I hereby give notice that on a future day I shall move that an order of this House do issue for a return
showing, with respect to the Nova Scotia Economic Renewal Agency:



(1) A detailed copy of expenses incurred by the member for Lunenburg on her recent trip to
Scotland to attend a photographic exhibit at the National Library of Scotland in Edinburgh including all
travel, accommodations and meals;



(2) A list of names of the individuals who accompanied the member for Lunenburg along with
a detailed copy of their expenses including travel, accommodations and meals and duties they were required
to perform while in Edinburgh;



(3) A detailed job description of the legislative assistant for Tourism; and



(4) Budget allocated to the legislative assistant of Tourism.



HOUSE ORDER NO. 4



By: Mr. George Archibald (Kings North)



I hereby give notice that on a future day I shall move that an order of this House do issue for a return
showing, with respect to the Nova Scotia Economic Renewal Agency:



(1) A list of employees, their start date and terms of employment and their rate of pay in the
Office of Business Advocate; and



(2) A copy of the monthly reports given to date to the Minister of Economic Renewal from the
Office of Business Advocate.



HOUSE ORDER NO. 5



By: Mr. George Archibald (Kings North)



I hereby give notice that on a future day I shall move that an order of this House do issue for a return
showing, with respect to the Nova Scotia Economic Renewal Agency:



(1) Total number of staff employed in the Community Business Loan Program of the Nova
Scotia Economic Renewal Agency;



(2) Number and copy of all loan applications submitted to the Economic Renewal Agency’s
Community Business Loan Program between September 1, 1993 and April 3, 1995;



(3) A copy of all approved loan applications, the dollar value and a breakdown of individual
jobs created under each project through the Community Business Loan Program between September 1, 1993
and April 3, 1995; and



(4) Amount of loan approvals broken down on a county by county basis.



HOUSE ORDER NO. 6



By: Mr. Brooke Taylor (Colchester-Musquodoboit Valley)
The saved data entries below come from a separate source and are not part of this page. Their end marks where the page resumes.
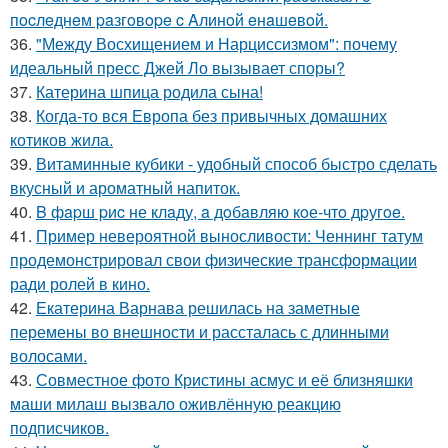
пocлeднeм paзгoвope c Aлинoй eнaшeвoй.
36.
"Между Восхищением и Нарциссизмом": почему
идеальный пресс Джей Ло вызывает споры?
37.
Катерина шпица родила сына!
38.
Когда-то вся Европа без привычных домашних
котиков жила.
39.
Витаминные кубики - удобный способ быстро сделать
вкусный и ароматный напиток.
40.
B фapш pиc не клaду, a дoбaвляю кoе-чтo дpугoe.
41.
Пример невероятной выносливости: Ченнинг татум
продемонстрировал свои физические трансформации
ради ролей в кино.
42.
Екатерина Варнава решилась на заметные
перемены во внешности и рассталась с длинными
волосами.
43.
Совместное фото Кристины асмус и её близняшки
маши милаш вызвало оживлённую реакцию
подписчиков.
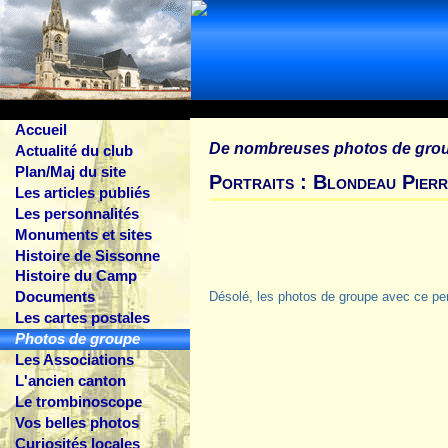
Accueil
De nombreuses photos de gro
Actualité du club
Plan/Maj du site
Portraits : Blondeau Pier
Les articles publiés
Les personnalités
Monuments et sites
Histoire de Sissonne
Histoire du Camp
Documents
Désolé, les photos de groupe avec ce pe
Les cartes postales
Photos de groupe
Les Associations
L'ancien canton
Le trombinoscope
Vos belles photos
Curiosités locales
I hereby give notice that on a future day I shall move that an order of this House do issue for a return
showing, with respect to the Nova Scotia Department of Justice:



(1) Job description of Nova Scotia’s Chief Firearms Officer; and



(2) Job classification of Nova Scotia’s Chief Firearms Officer through the Nova Scotia
Department of Human Resources.



HOUSE ORDER NO. 7



By: Mr. Brooke Taylor (Colchester-Musquodoboit Valley)



I hereby give notice that on a future day I shall move that an order of this House do issue for a return
showing, with respect to the Nova Scotia Department of Supply and Services:



(1) A detailed costing of what the lease at Torrington Place in the Burnside Industrial Park cost
the Department of Natural Resources in the 1993-94 and 1994-95 fiscal years;



(2) A costing of the necessary renovations undertaken at Founders Square to accommodate the
move of staff effective December 1, 1994; and



(3) A costing of what the additional 6,000 square feet at Founders Square will be leased for by
the Department of Natural Resources.